Melt the butter in a heavy saucepan over a low heat to prevent it from burning. Add the onions and garlic, stirring frequently for 5-10 minutes until the onions are soft and translucent. Add the saffron and cook, uncovered, for 2-3 minutes. Add the ground almonds and cook, stirring continuously, for 2-3 minutes. Add the stock, sherry and salt and plenty of pepper. Bring it to the boil and then simmer gently for about 10 minutes.

Process the soup in a blender until smooth, then return it to the rinsed pan. Reheat slowly without allowing the soup to boil, stirring occasionally. Check the seasoning.

Scoop the soup into bowls, garnish with the toasted almonds and a little parsley and serve immediately with some fresh farmers bread.

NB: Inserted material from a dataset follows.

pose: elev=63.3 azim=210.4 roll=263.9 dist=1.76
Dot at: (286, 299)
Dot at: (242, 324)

Flaugnarde with nectarines and cherries

I love this simple french dessert. It takes a little bit of time before you can enjoy it, but is almost effortless. I serve it with some good vanilla ice cream and lemonade or a sweet white wine. You can prepare the right before the guests arrive (or dinner in my case) and serve it after dinner not hot, but at room temperature.

  • 150 g cherries, unpitted
  • 3 nectarines
  • 300 ml milk
  • 3 eggs
  • 60 g sugar
  • 60 g flour
  • ½ tsp baking powder
  • ½ tsp vanilla extract

Pre-heat the oven to 180 C. Cut the nectarines in half and remove the stones. Then cut the halves in slices. Remove the stalks from the unpitted cherries. Arrange the cherries and the nectarines in a single layer in a shallow, lightly buttered 22 cm glass or porcelain baking dish.

In a food processor (or use a hand mixer as I do) combine the eggs and sugar and beat until smooth. Add the milk and vanilla extract, and whiz briefly. Sift in the flour and baking powder and blend for one minute until smooth. Pour the batter over the fruits until just covered and bake for between 30 and 40 minutes, or until puffed, golden, and set. Rest for ten minutes (it will sink slightly). Let is cool for a few minutes and serve lukewarm, straight from the dish. You may want to dust with some icing sugar, but not necessary.